Between the years 2010 and 2014, HBO's "Boardwalk Empire" was the show to watch. Winner of two Golden Globes and a whopping 20 Emmys, this Prohibition-era crime drama was based on the real life of Atlantic City crime boss Enoch "Nucky" Johnson. Steve Buscemi starred as Nucky Thompson, a corrupt politician who finds a lucrative business opportunity in the form of bootlegging. A man who has his fingers in various pies, Nucky is a master of manipulation in both the political world and organized crime.

"Boardwalk Empire" would often use the popular storytelling tool of flashbacks to tell Nucky's tragic backstory. Perhaps one of the saddest stories told over the show's five-season run is that of Nucky's first wife, Mabel Thompson. In the episode "A Return to Normalcy," Nucky revealed to his current flame, Margaret (Kelly Macdonald), that Mabel committed suicide after the death of their child. While Mabel later appeared in flashbacks during Season 5 of "Boardwalk Empire," for a period of time we only saw her image in a photographic portrait.

Only an eagle-eyed fan would recognize that the woman in the photo was actually Molly Parker, who casts a haunting image as Mabel. It's unknown why Parker did not go on to portray the character in flashback scenes, but it could be because she was about to take on a role in another acclaimed series — Netflix's "House of Cards."

She has embraced her TV career

The worldwide pandemic has changed how people watch TV and movies — for better or for worse. There's no question that at-home streaming has become a giant in the entertainment industry, even if no one saw it coming. Companies like Amazon Prime and Netflix have given rise to original series and films that may not have found a home otherwise.

Molly Parker also seems to have found a second home within her career, thanks to Netflix shows like "House of Cards" and the rebooted sci-fi hit, "Lost in Space." In the former, Parker played Congresswoman Jackie Sharp, a military veteran who wasn't afraid to get her hands dirty in order to grab power. As Maureen Robinson in "Lost in Space," Parker portrays a highly intelligent aerospace engineer who must survive on a mysterious planet with her family. She has also appeared in other Netflix titles, such as "Small Crimes" (with "Game of Thrones" star Nikolaj Coster-Waldau), the documentary mini-series "Wormwood," and Stephen King's "1922."

Although Parker previously admitted to being skeptical of a career in television, it looks like she may have found yet another niche apart from independent film. The high approval rating for "Lost in Space" (via Rotten Tomatoes) –- and a 2019 Saturn Award nomination for her role as Maureen Robinson — seems to have proven that she can practice her art in any medium.
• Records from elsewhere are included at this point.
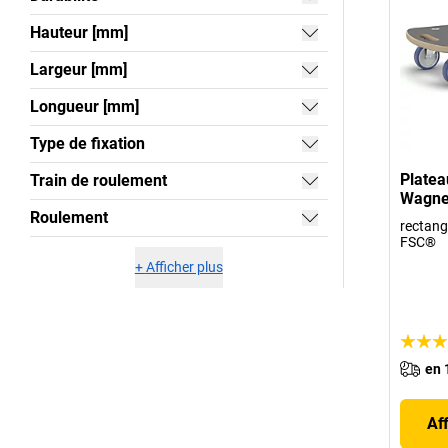
Hauteur [mm]
Largeur [mm]
Longueur [mm]
Type de fixation
Platea
Train de roulement
Wagne
Roulement
rectangu
FSC®
+
Afficher plus
en 
Af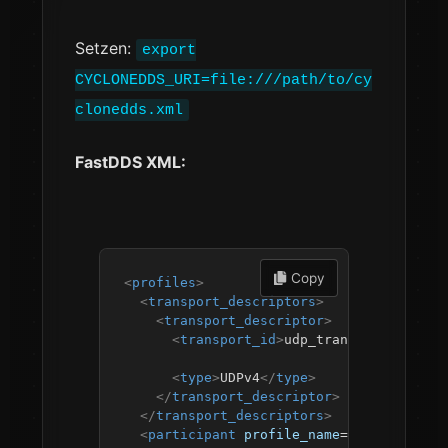
Setzen:
export
CYCLONEDDS_URI=file:///path/to/cy
clonedds.xml
FastDDS XML:
 Copy
<
profiles
>
<
transport_descriptors
>
<
transport_descriptor
>
<
transport_id
>
udp_transport
</
trans
<
type
>
UDPv4
</
type
>
</
transport_descriptor
>
</
transport_descriptors
>
<
participant
profile_name
=
"
default
"
>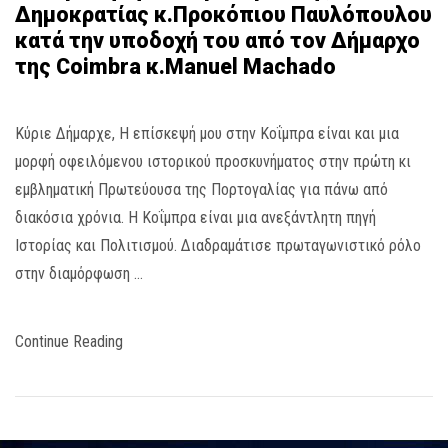
Δημοκρατίας κ.Προκόπιου Παυλόπουλου
κατά την υποδοχή του από τον Δήμαρχο
της Coimbra κ.Manuel Machado
Κύριε Δήμαρχε, Η επίσκεψή μου στην Κοΐμπρα είναι και μια
μορφή οφειλόμενου ιστορικού προσκυνήματος στην πρώτη κι
εμβληματική Πρωτεύουσα της Πορτογαλίας για πάνω από
διακόσια χρόνια. Η Κοΐμπρα είναι μια ανεξάντλητη πηγή
Ιστορίας και Πολιτισμού. Διαδραμάτισε πρωταγωνιστικό ρόλο
στην διαμόρφωση …
Continue Reading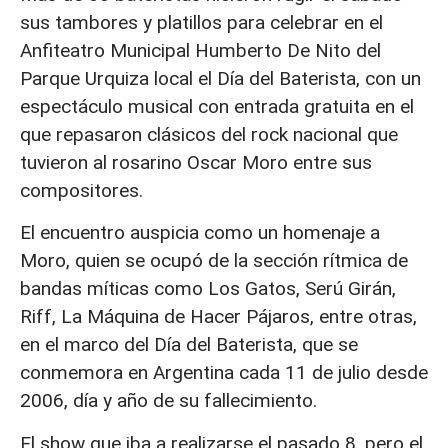
sus tambores y platillos para celebrar en el
Anfiteatro Municipal Humberto De Nito del
Parque Urquiza local el Día del Baterista, con un
espectáculo musical con entrada gratuita en el
que repasaron clásicos del rock nacional que
tuvieron al rosarino Oscar Moro entre sus
compositores.
El encuentro auspicia como un homenaje a
Moro, quien se ocupó de la sección rítmica de
bandas míticas como Los Gatos, Serú Girán,
Riff, La Máquina de Hacer Pájaros, entre otras,
en el marco del Día del Baterista, que se
conmemora en Argentina cada 11 de julio desde
2006, día y año de su fallecimiento.
El show que iba a realizarse el pasado 8, pero el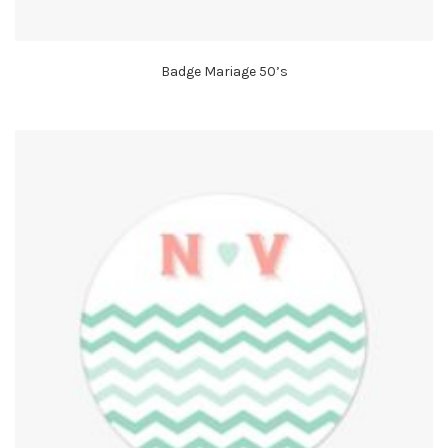
Badge Mariage 50’s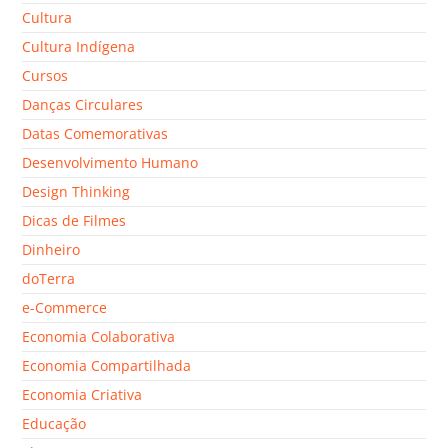
Cultura
Cultura Indígena
Cursos
Danças Circulares
Datas Comemorativas
Desenvolvimento Humano
Design Thinking
Dicas de Filmes
Dinheiro
doTerra
e-Commerce
Economia Colaborativa
Economia Compartilhada
Economia Criativa
Educação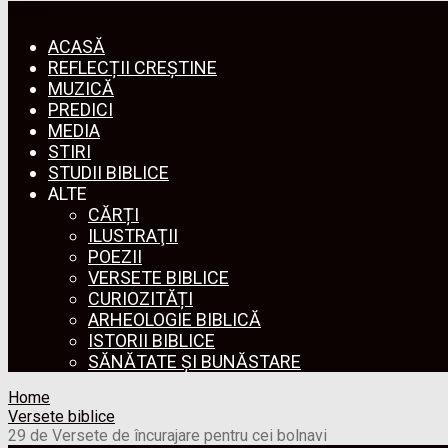
Menu
ACASĂ
REFLECȚII CREȘTINE
MUZICĂ
PREDICI
MEDIA
STIRI
STUDII BIBLICE
ALTE
CĂRȚI
ILUSTRAŢII
POEZII
VERSETE BIBLICE
CURIOZITĂȚI
ARHEOLOGIE BIBLICĂ
ISTORII BIBLICE
SĂNĂTATE ȘI BUNĂSTARE
Home
Versete biblice
29 de Versete de încurajare pentru cei bolnavi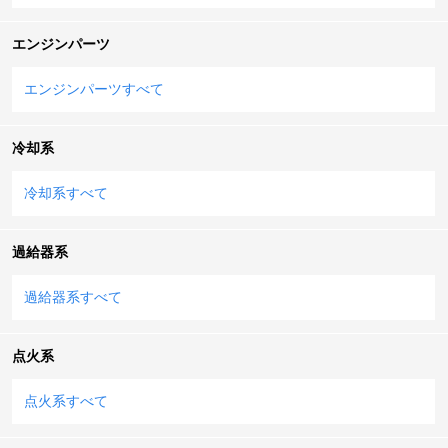
エンジンパーツ
エンジンパーツすべて
冷却系
冷却系すべて
過給器系
過給器系すべて
点火系
点火系すべて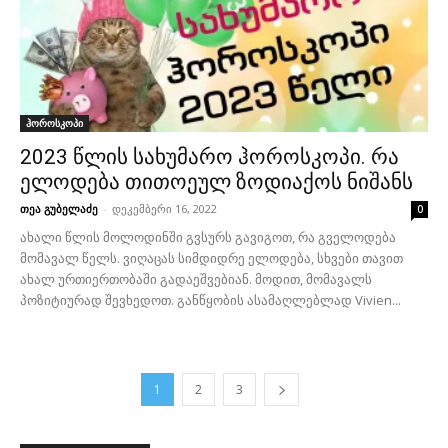
ჰოროსკოპი
2023 წლის სახუმარო ჰოროსკოპი. რა
ელოდება თითოეულ ზოდიაქოს ნიშანს
თეა გუბელაძე
-
დეკემბერი 16, 2022
0
ახალი წლის მოლოდინში გვსურს გავიგოთ, რა გველოდება
მომავალ წელს. ვიღაცას სიმდიდრე ელოდება, სხვები თავით
ახალ ურთიერთობაში გადაეშვებიან. მოდით, მომავალს
პოზიტიურად შევხედოთ. განწყობის ასამაღლებლად Vivien...
1
2
3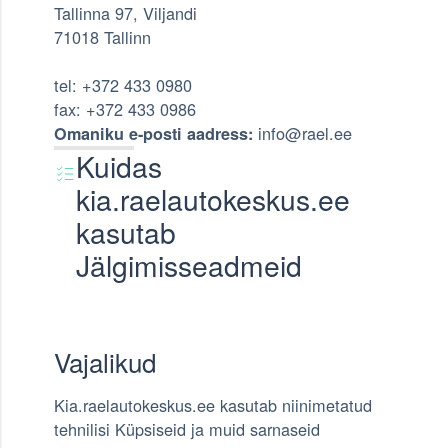
Tallinna 97, Viljandi
71018 Tallinn
tel: +372 433 0980
fax: +372 433 0986
info@rael.ee
Omaniku e-posti aadress:
Kuidas
kia.raelautokeskus.ee
kasutab
Jälgimisseadmeid
Vajalikud
Kia.raelautokeskus.ee kasutab niinimetatud
tehnilisi Küpsiseid ja muid sarnaseid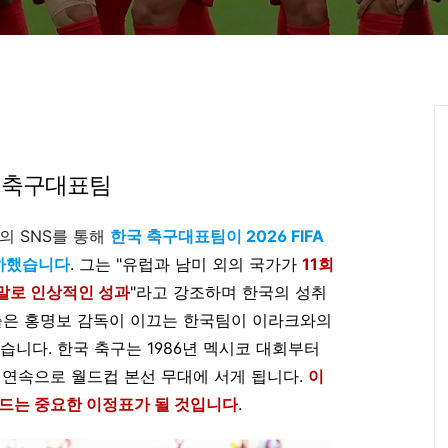
국 축구대표팀
신의 SNS를 통해
한국 축구대표팀이 2026 FIFA
하했습니다
. 그는 "유럽과 남미 외의 국가가
11회
말로 인상적인 성과
"라고 강조하며 한국의 성취
출은 홍명보 감독이 이끄는 한국팀이 이라크와의
습니다. 한국 축구는 1986년 멕시코 대회부터
회 연속으로 월드컵 본선 무대에 서게 됩니다.
이
만드는 중요한 이정표가 될 것입니다
.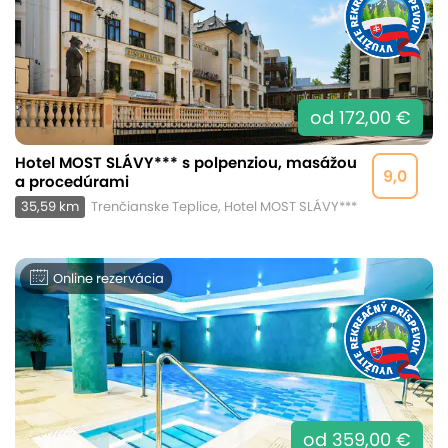
od 172,00 €
Hotel MOST SLÁVY*** s polpenziou, masážou
9,0
a procedúrami
35,59 km
Trenčianske Teplice, Hotel MOST SLÁVY***
Online rezervácia
od 359,00 €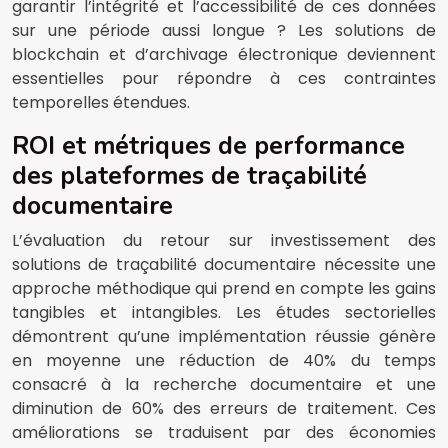
garantir l’intégrité et l’accessibilité de ces données
sur une période aussi longue ? Les solutions de
blockchain et d’archivage électronique deviennent
essentielles pour répondre à ces contraintes
temporelles étendues.
ROI et métriques de performance
des plateformes de traçabilité
documentaire
L’évaluation du retour sur investissement des
solutions de traçabilité documentaire nécessite une
approche méthodique qui prend en compte les gains
tangibles et intangibles. Les études sectorielles
démontrent qu’une implémentation réussie génère
en moyenne une réduction de 40% du temps
consacré à la recherche documentaire et une
diminution de 60% des erreurs de traitement. Ces
améliorations se traduisent par des économies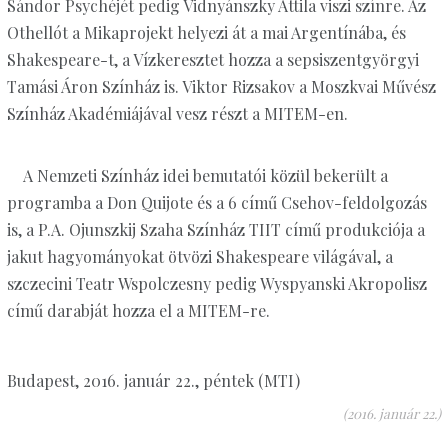
Sándor Psychéjét pedig Vidnyánszky Attila viszi színre. Az
Othellót a Mikaprojekt helyezi át a mai Argentínába, és
Shakespeare-t, a Vízkeresztet hozza a sepsiszentgyörgyi
Tamási Áron Színház is. Viktor Rizsakov a Moszkvai Művész
Színház Akadémiájával vesz részt a MITEM-en.
A Nemzeti Színház idei bemutatói közül bekerült a
programba a Don Quijote és a 6 című Csehov-feldolgozás
is, a P.A. Ojunszkij Szaha Színház TIIT című produkciója a
jakut hagyományokat ötvözi Shakespeare világával, a
szczecini Teatr Wspolczesny pedig Wyspyanski Akropolisz
című darabját hozza el a MITEM-re.
Budapest, 2016. január 22., péntek (MTI)
(2016. január 22.)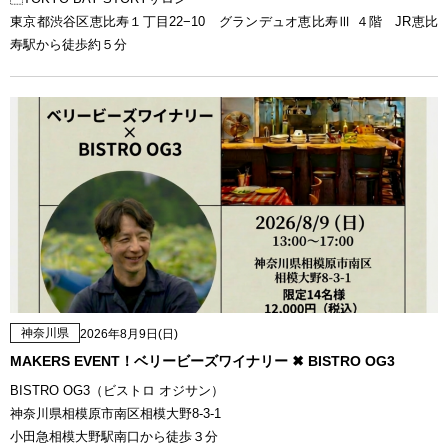
東京都渋谷区恵比寿１丁目22−10 グランデュオ恵比寿Ⅲ ４階 JR恵比
寿駅から徒歩約５分
神奈川県
2026年8月9日(日)
MAKERS EVENT！ベリービーズワイナリー ✖ BISTRO OG3
BISTRO OG3（ビストロ オジサン）
神奈川県相模原市南区相模大野8-3-1
小田急相模大野駅南口から徒歩３分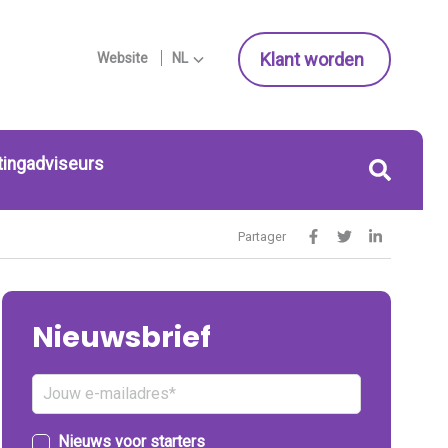
Klant worden
Website
NL
tingadviseurs
Partager
Nieuwsbrief
Nieuws voor starters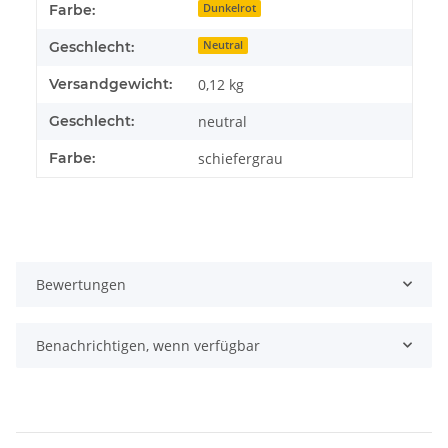
Produkteigenschaft
Wert
Farbe:
Dunkelrot
Geschlecht:
Neutral
Versandgewicht:
0,12 kg
Geschlecht:
neutral
Farbe:
schiefergrau
Bewertungen
Benachrichtigen, wenn verfügbar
Parker stars in a live-action version of a Disney favorite

With a career that has spanned over 30 years, Molly Parker has done everything from TV series to TV movies to indie films to, finally, streaming programs. In each of her roles, Parker has portrayed strong, complex characters, preferring to take on roles that offer a challenge. Yet perhaps her biggest challenge of all comes with one of the most beloved children's stories of all time.

Disney Studios announced in 2021 that a live-action version of the 1953 animated classic "Peter Pan," retitled "Peter Pan and Wendy," had begun production for release on Disney+. Parker plays Mrs. Darling, mother to Wendy, John, and Michael Darling in the David Lowery-directed film. Also starring are Jude Law as Captain Hook, Alan Tudyk as Mr. Darling, and Alexander Molony as Peter Pan. With both promising newcomers and seasoned performers making up the cast of "Peter Pan and Wendy" — the 19th live-action reimagined classic from Disney — Parker is in good company.